Entonces creo que es difícil tener un padre bueno, sí, pero no malo. Pase lo que pase, tarde o temprano uno se enfrenta a su padre, le echa culpas, y todos los padres siempre nos equivocamos.
-El libro y la película bien podrían ser una historia más de la violencia en Colombia. Pero no: usted escribió una historia de amor. ¿Cuál es el país que se refleja en esa obra, que no es el país de la violencia?
-Es que yo detesto la violencia. No me interesa. He escrito sobre ella porque la realidad me ha obligado.
Pero yo crecí en un mundo absolutamente no violento. Y había una exaltación de virtudes como la solidaridad, la generosidad, la felicidad de portarse bien y ser buena persona.
Y yo creo que sí, que en Colombia prima el virtuosismo sobre la violencia.

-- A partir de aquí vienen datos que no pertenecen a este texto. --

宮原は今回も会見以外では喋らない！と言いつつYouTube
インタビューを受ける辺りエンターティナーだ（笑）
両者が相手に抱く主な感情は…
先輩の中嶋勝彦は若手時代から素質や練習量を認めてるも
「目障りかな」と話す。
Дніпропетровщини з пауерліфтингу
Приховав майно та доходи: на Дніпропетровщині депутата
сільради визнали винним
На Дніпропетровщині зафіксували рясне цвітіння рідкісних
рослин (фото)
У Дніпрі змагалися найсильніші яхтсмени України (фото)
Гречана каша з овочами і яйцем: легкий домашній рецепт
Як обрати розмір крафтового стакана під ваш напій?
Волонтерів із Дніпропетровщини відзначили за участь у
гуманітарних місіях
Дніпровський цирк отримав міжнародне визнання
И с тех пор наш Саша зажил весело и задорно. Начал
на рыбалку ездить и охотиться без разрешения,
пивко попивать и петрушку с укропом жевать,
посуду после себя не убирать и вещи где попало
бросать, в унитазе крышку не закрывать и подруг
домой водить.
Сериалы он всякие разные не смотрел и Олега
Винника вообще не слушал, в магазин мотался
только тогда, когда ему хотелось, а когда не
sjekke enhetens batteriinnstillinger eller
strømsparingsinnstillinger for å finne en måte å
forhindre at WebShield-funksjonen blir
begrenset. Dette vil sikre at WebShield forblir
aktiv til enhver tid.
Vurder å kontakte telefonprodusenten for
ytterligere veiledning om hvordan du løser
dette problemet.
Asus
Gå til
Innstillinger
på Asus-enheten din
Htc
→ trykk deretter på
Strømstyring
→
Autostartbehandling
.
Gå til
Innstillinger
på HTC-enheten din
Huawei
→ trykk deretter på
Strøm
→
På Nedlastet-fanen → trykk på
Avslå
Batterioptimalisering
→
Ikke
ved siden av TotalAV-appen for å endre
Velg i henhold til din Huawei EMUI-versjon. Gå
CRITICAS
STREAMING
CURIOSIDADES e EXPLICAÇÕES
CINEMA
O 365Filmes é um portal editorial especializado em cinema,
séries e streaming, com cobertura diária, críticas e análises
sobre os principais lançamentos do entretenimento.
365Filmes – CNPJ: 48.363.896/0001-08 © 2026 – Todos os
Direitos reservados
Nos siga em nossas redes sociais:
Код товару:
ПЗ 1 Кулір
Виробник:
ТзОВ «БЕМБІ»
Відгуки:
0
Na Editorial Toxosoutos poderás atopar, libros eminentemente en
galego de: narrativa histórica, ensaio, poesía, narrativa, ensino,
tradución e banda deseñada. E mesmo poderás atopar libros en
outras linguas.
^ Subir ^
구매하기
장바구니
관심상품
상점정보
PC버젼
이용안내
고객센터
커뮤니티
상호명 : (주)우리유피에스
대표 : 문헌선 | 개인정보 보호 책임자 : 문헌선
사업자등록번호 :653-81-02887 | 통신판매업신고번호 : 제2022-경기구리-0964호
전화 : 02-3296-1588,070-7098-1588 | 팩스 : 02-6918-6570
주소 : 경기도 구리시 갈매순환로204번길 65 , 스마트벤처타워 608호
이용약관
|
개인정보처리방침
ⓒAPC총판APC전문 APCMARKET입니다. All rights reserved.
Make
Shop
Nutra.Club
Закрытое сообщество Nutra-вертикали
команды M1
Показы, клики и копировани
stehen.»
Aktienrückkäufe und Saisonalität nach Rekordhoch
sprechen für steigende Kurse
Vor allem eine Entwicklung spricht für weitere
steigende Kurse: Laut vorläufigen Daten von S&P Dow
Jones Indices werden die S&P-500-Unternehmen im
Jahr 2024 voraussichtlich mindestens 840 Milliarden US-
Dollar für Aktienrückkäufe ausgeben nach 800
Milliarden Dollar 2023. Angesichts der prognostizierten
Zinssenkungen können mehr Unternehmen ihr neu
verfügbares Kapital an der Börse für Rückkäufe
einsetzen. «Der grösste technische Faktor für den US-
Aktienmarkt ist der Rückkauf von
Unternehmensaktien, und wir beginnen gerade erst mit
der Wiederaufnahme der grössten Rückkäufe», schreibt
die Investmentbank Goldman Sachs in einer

-La película habla de vacunas, de lavarse las manos, del peligro de las inflexiones. Es como si la hubieran hecho pensada para estrenarla en medio de una pandemia.
-Es impresionante. La grabaron en 2019. Yo la vi cuando la pandemia no había empezado.
-Y no son solo los detalles. La crítica que su padre hacía de la medicina, de que está demasiado desligada de la prevención y las problemáticas sociales, quedó patente en la pandemia.
-Pues es que mi papá concebía el oficio del médico muy cercano al del político. Hasta se inventó una palabra, la poliatría que ejerce el poliatra, para hablar del político como un médico de la polis. La poliatría era la ciencia que curaba una polis que estaba enferma.
Su lectura de la violencia, por ejemplo, fue desde la epidemiología. Y la solución que él proponían a la violencia era médica: que todo el mundo tenga acceso a agua limpia, a alcantarillado, a inmunizarse, al aire limpio, y al afecto de los otros.